• Your instructions
Select, from the material below, each line with "degrees" in it.

• Given data
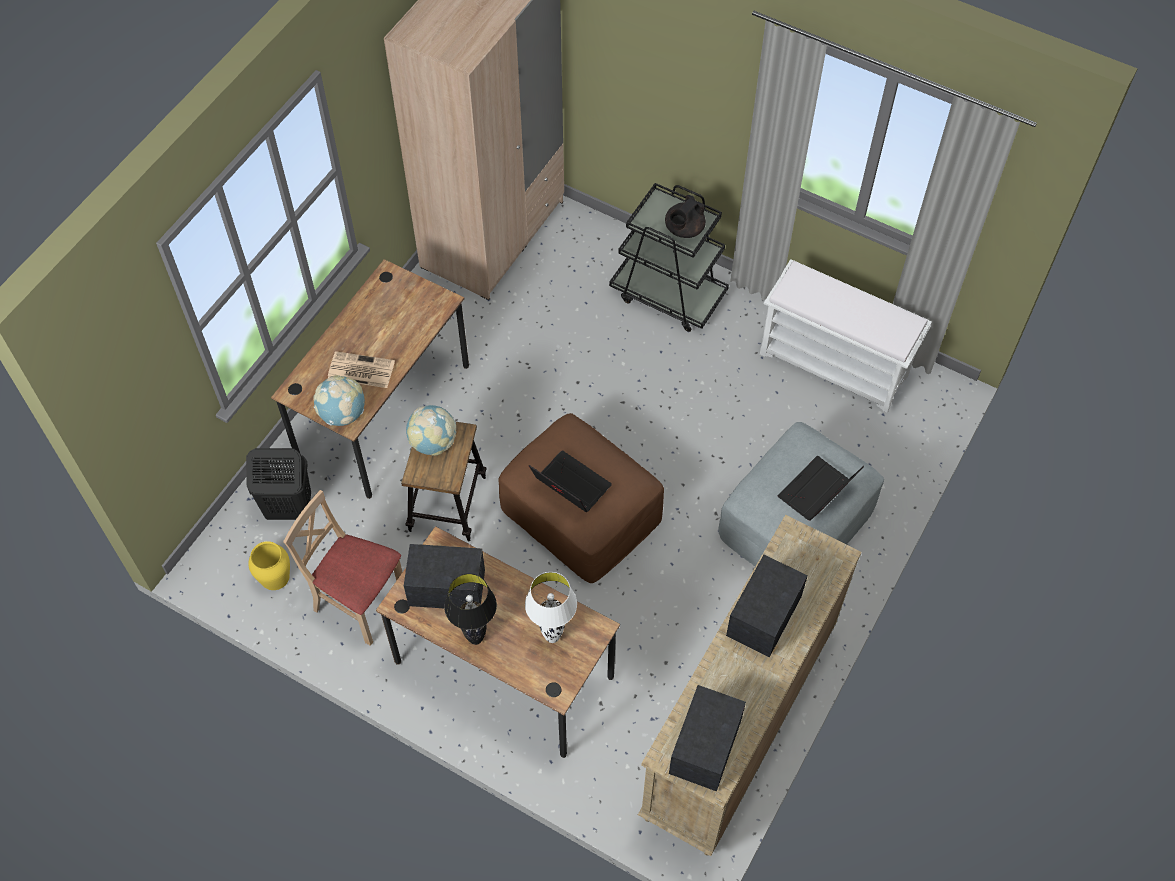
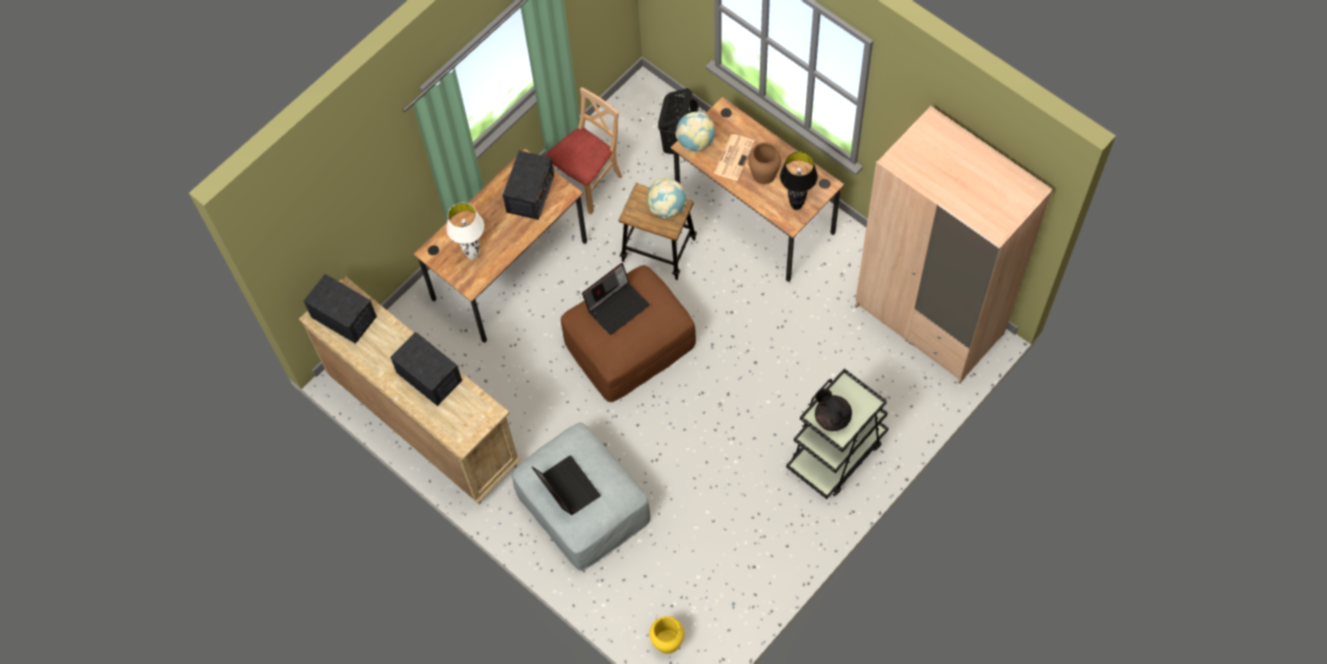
camera: 105 degrees right, 5 degrees up
(275, 577) = (622, 131): yellow vase -> yellow vase (667, 641)
(381, 336) = (764, 174): none -> brown vase
(475, 639) = (485, 207): black table lamp -> black table lamp (796, 206)
(835, 364) = (732, 578): white bench -> none

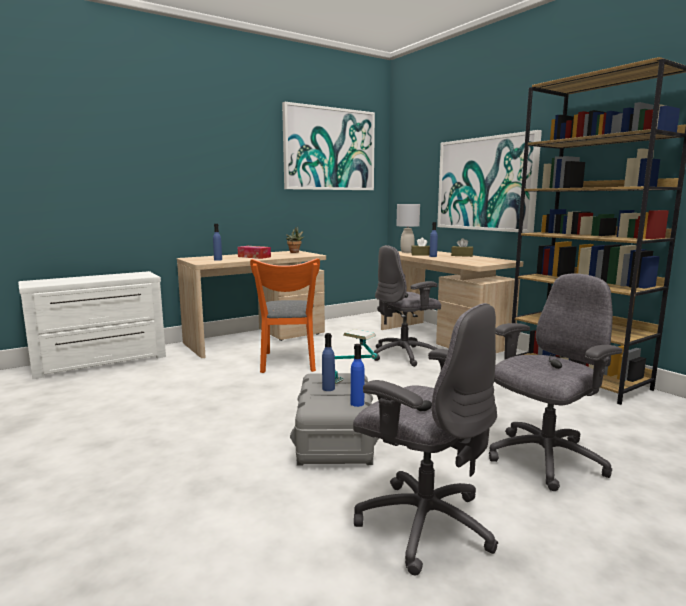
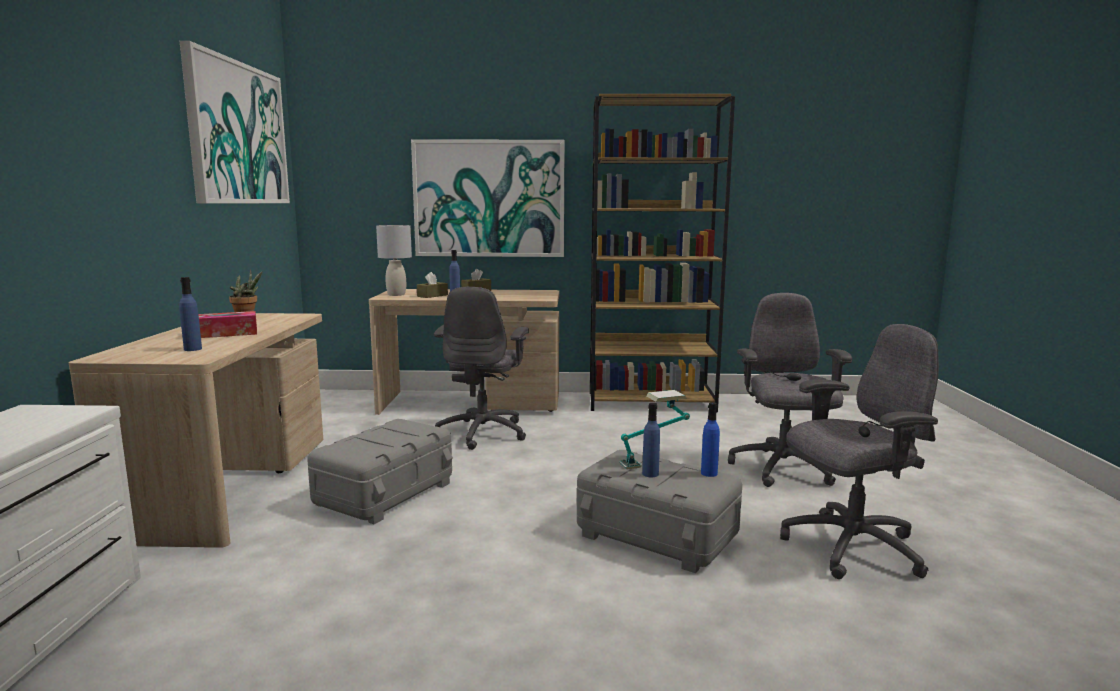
camera: 55 degrees left, 0 degrees up
(288, 363) = (385, 494): orange chair -> grey storage box

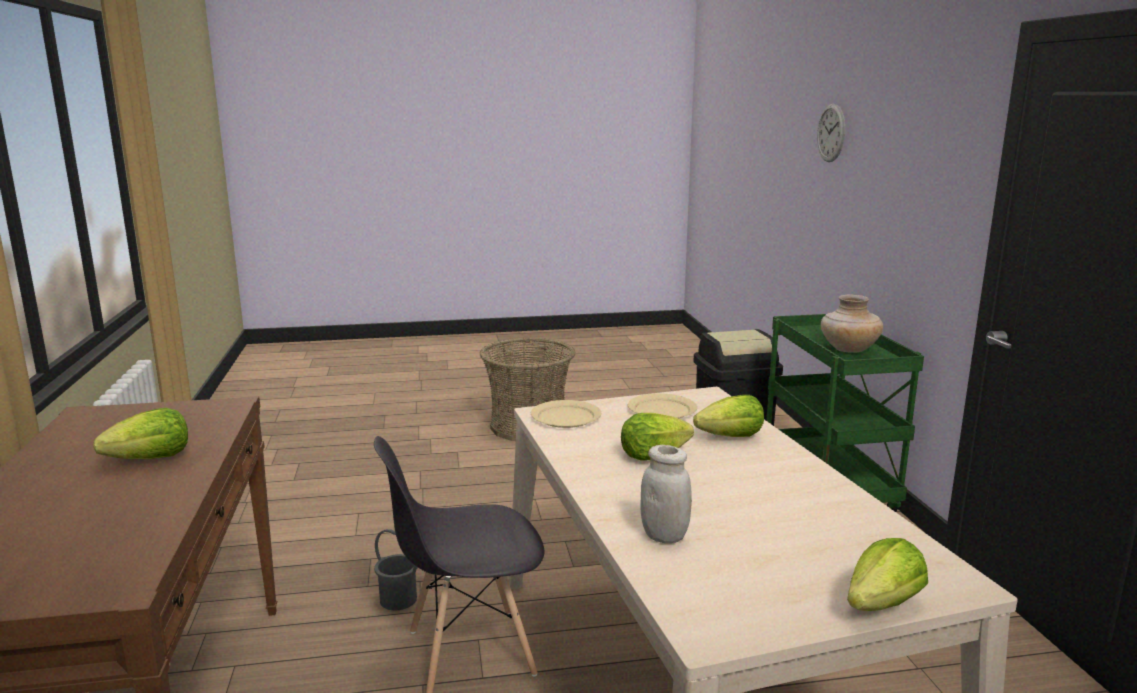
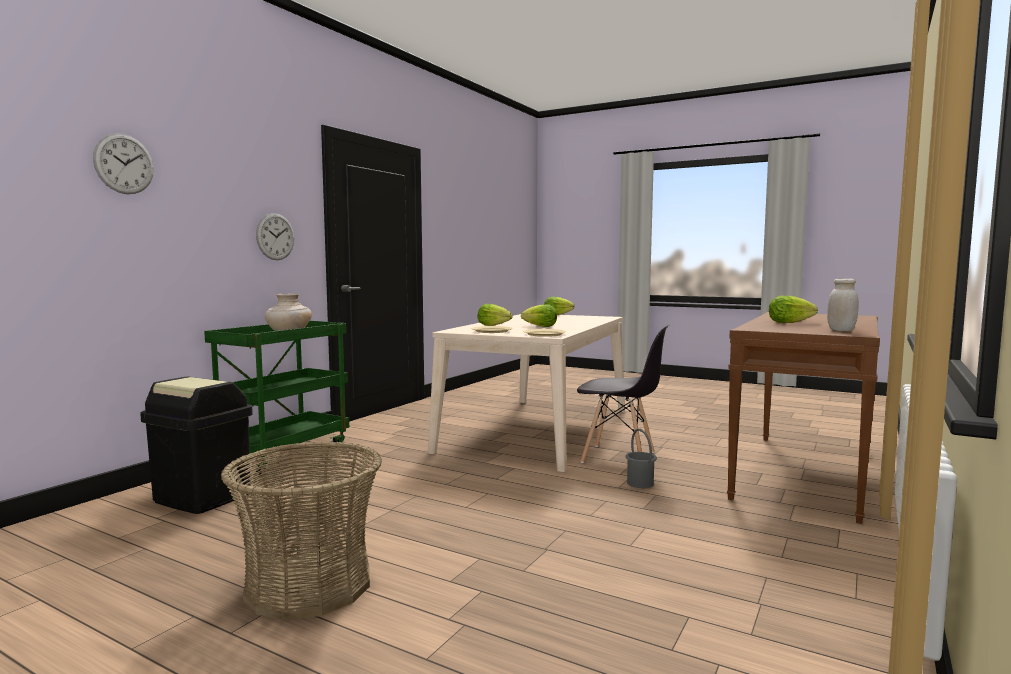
camera: 140 degrees left, 10 degrees down
(664, 536) = (584, 321): white jar -> white jar (841, 330)
(924, 222) = (275, 236): none -> wall clock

• Output below
camera: 105 degrees right, 5 degrees up
camera: 55 degrees left, 0 degrees up
camera: 140 degrees left, 10 degrees down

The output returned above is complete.